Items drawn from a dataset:
++++++

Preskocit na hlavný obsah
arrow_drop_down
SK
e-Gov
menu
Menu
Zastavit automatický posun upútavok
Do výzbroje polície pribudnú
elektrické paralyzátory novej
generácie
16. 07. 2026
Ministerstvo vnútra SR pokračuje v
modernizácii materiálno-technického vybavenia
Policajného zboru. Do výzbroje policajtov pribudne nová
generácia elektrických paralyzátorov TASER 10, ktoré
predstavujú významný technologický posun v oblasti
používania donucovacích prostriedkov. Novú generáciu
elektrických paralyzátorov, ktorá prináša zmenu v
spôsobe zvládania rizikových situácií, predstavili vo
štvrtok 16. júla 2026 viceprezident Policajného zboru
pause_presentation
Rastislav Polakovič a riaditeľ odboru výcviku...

++++++

# Exercise description
Rewrite everything from the start of the items down to the line containing "modernizácii materiálno-technického vybavenia", with "Ministerstvo vnútra SR" replaced by "Ministerstvo vnútra Slovenskej republiky" and all else unchanged.

# Response to the task
Preskocit na hlavný obsah
arrow_drop_down
SK
e-Gov
menu
Menu
Zastavit automatický posun upútavok
Do výzbroje polície pribudnú
elektrické paralyzátory novej
generácie
16. 07. 2026
Ministerstvo vnútra Slovenskej republiky pokračuje v
modernizácii materiálno-technického vybavenia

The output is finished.